- [Work instruction]: Extract, from the records beneath this instruction, each line that contains the word "buttons".

- [Input records]:
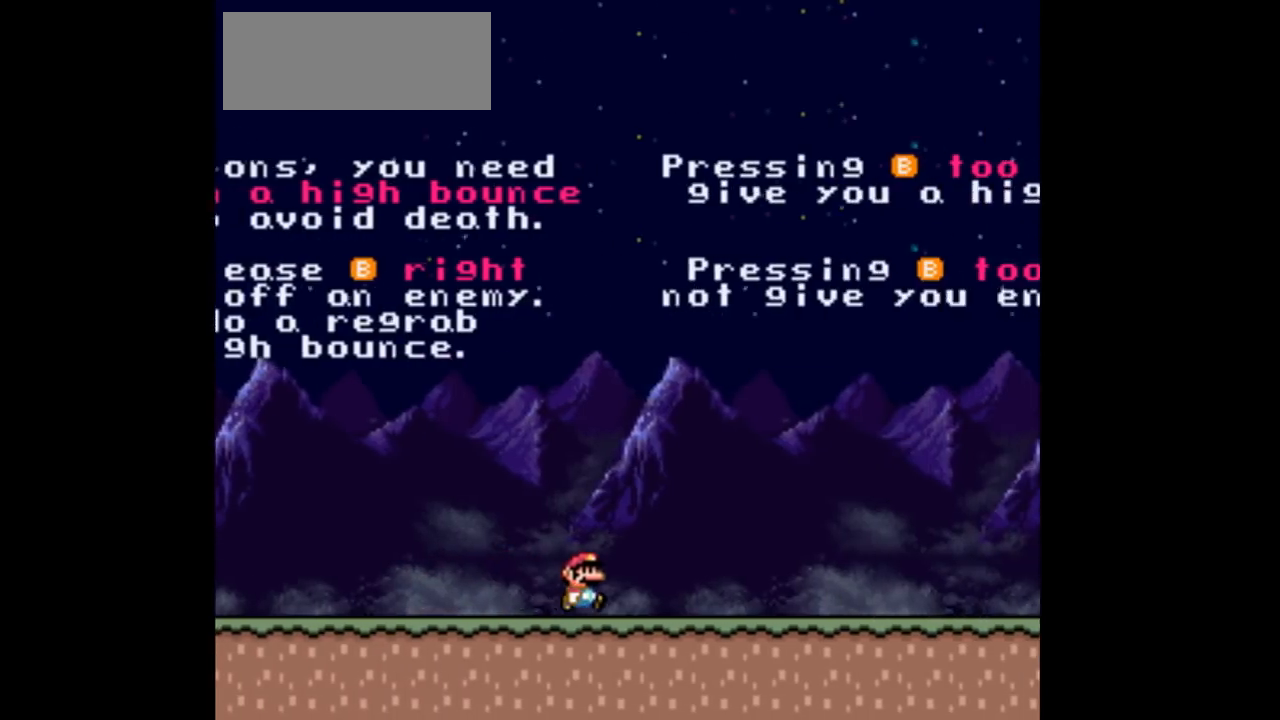
{"buttons": ["DPAD_RIGHT"], "events": []}
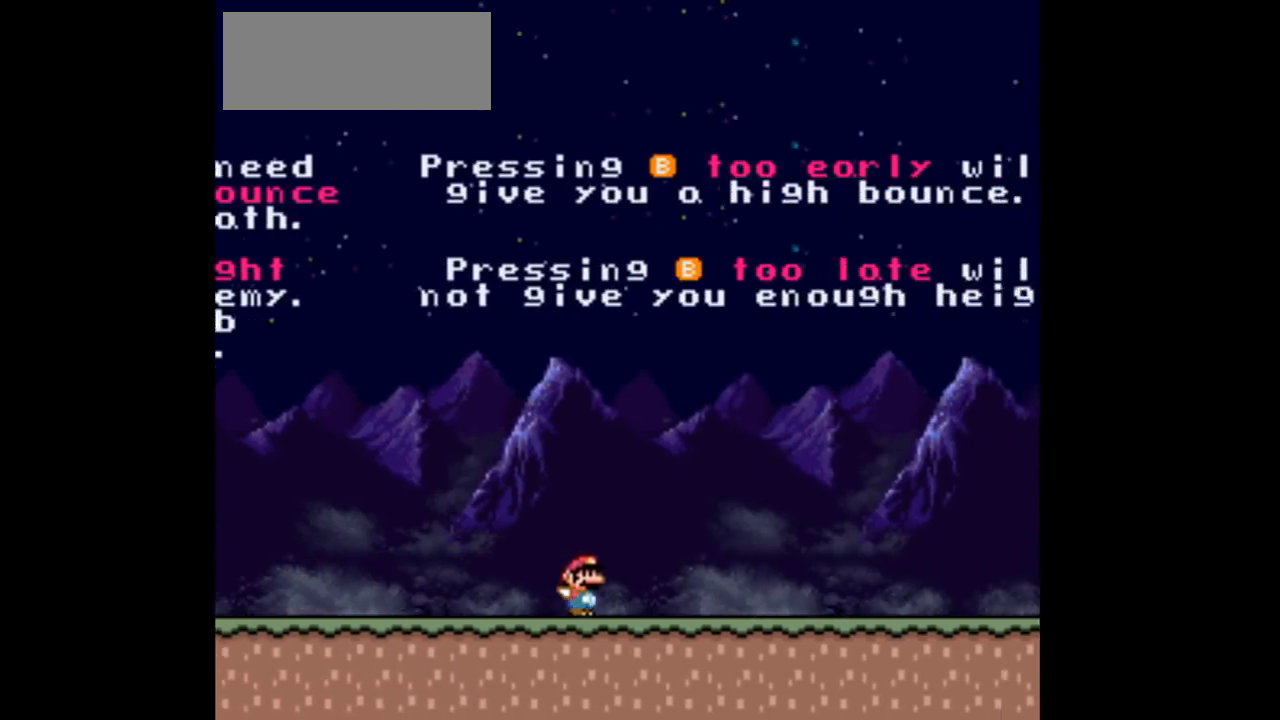
{"buttons": ["DPAD_RIGHT"], "events": []}
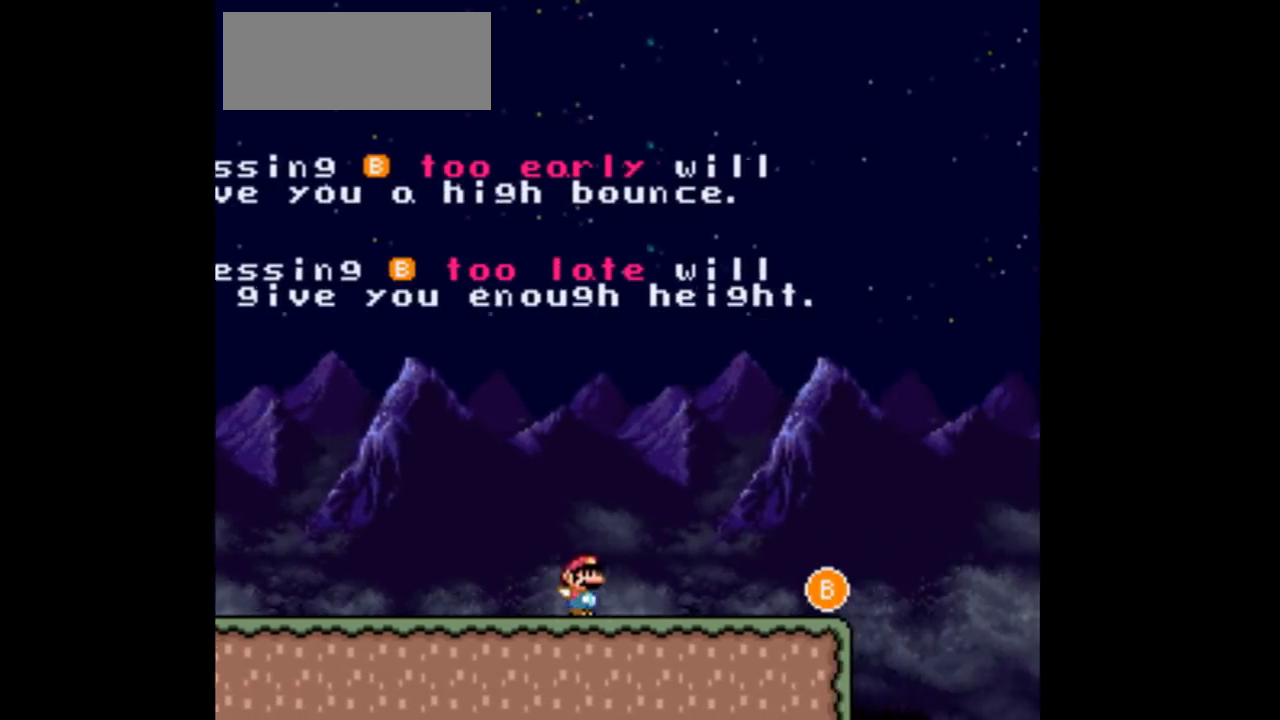
{"buttons": ["DPAD_RIGHT"], "events": [[367, "B", "down"], [467, "B", "up"]]}
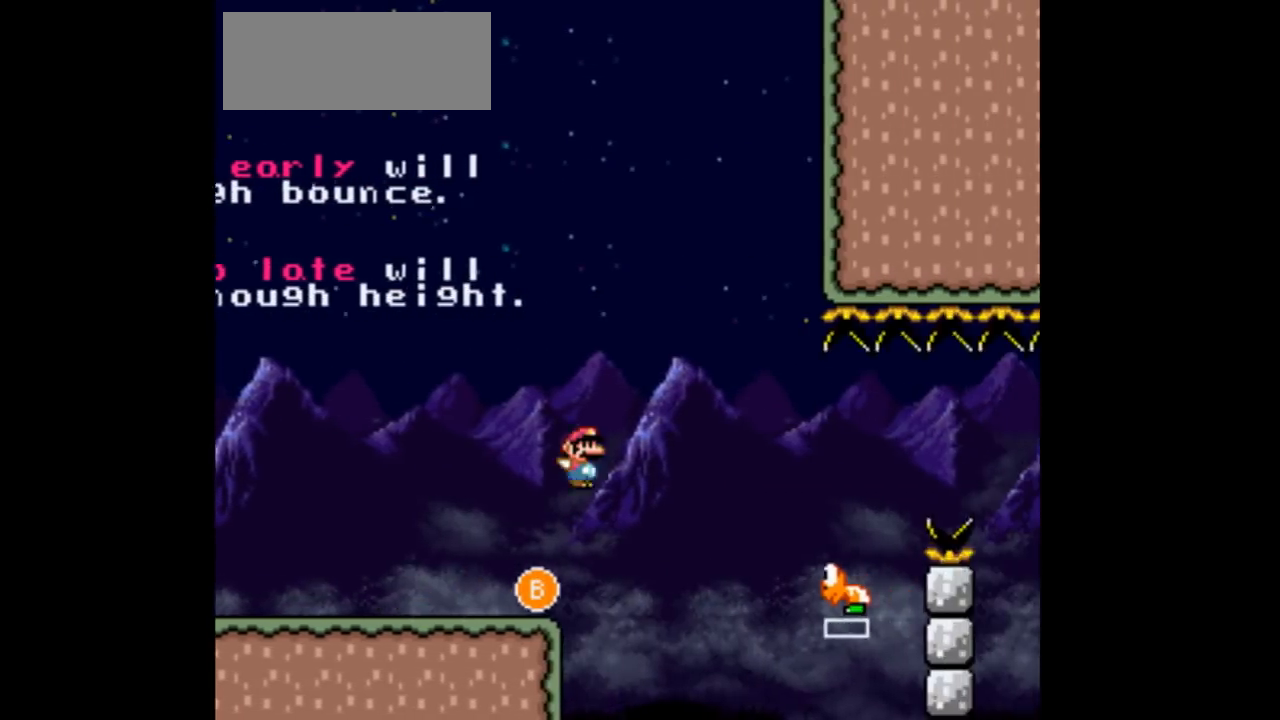
{"buttons": ["B", "DPAD_RIGHT"], "events": [[467, "B", "down"]]}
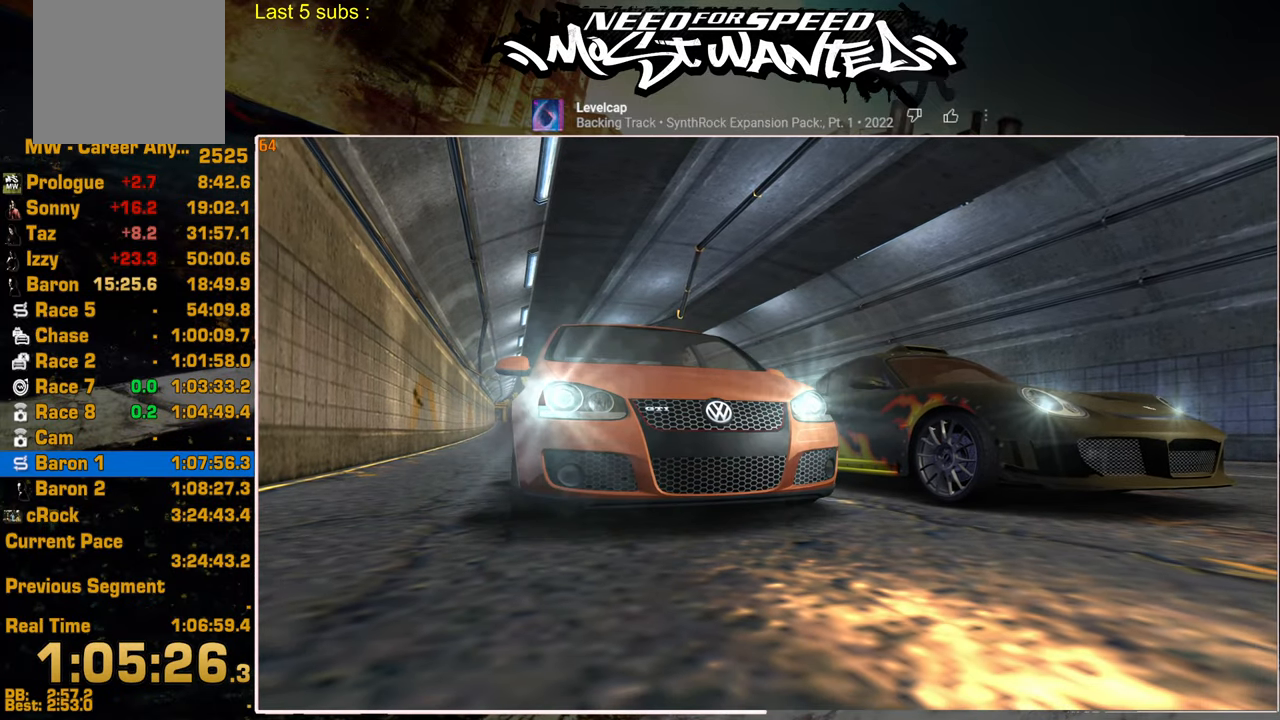
Gameplay with a controller (PlayStation layout); each line is a JSON object with the inputs held at the frame after it. "events" lists button and stick changes between this image and that frame as [ms after this image, input, new state], when the widget could be followed in between. Not read: CIRCLE.
{"buttons": ["R2"], "left_stick": "center", "right_stick": "center", "events": [[200, "R2", "down"]]}
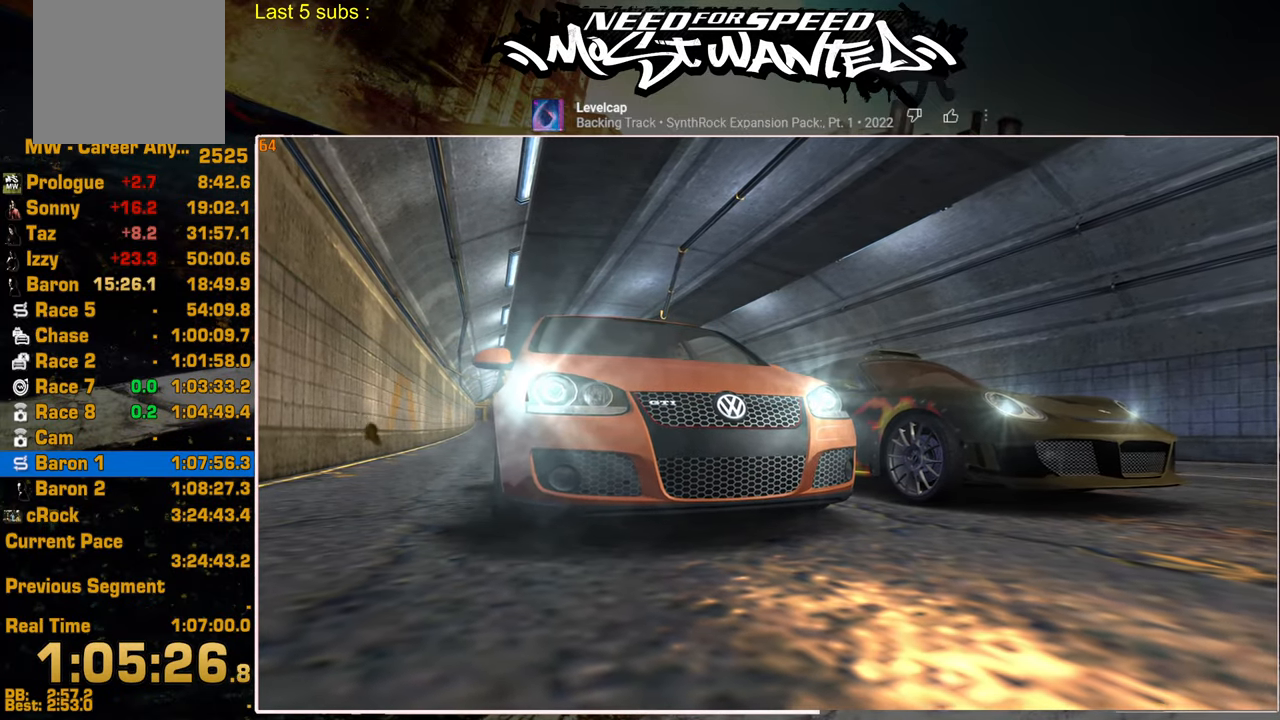
{"buttons": ["R2"], "left_stick": "center", "right_stick": "center", "events": []}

- [Response area]:
{"buttons": ["DPAD_RIGHT"], "events": []}
{"buttons": ["DPAD_RIGHT"], "events": []}
{"buttons": ["DPAD_RIGHT"], "events": [[367, "B", "down"], [467, "B", "up"]]}
{"buttons": ["B", "DPAD_RIGHT"], "events": [[467, "B", "down"]]}
{"buttons": ["R2"], "left_stick": "center", "right_stick": "center", "events": [[200, "R2", "down"]]}
{"buttons": ["R2"], "left_stick": "center", "right_stick": "center", "events": []}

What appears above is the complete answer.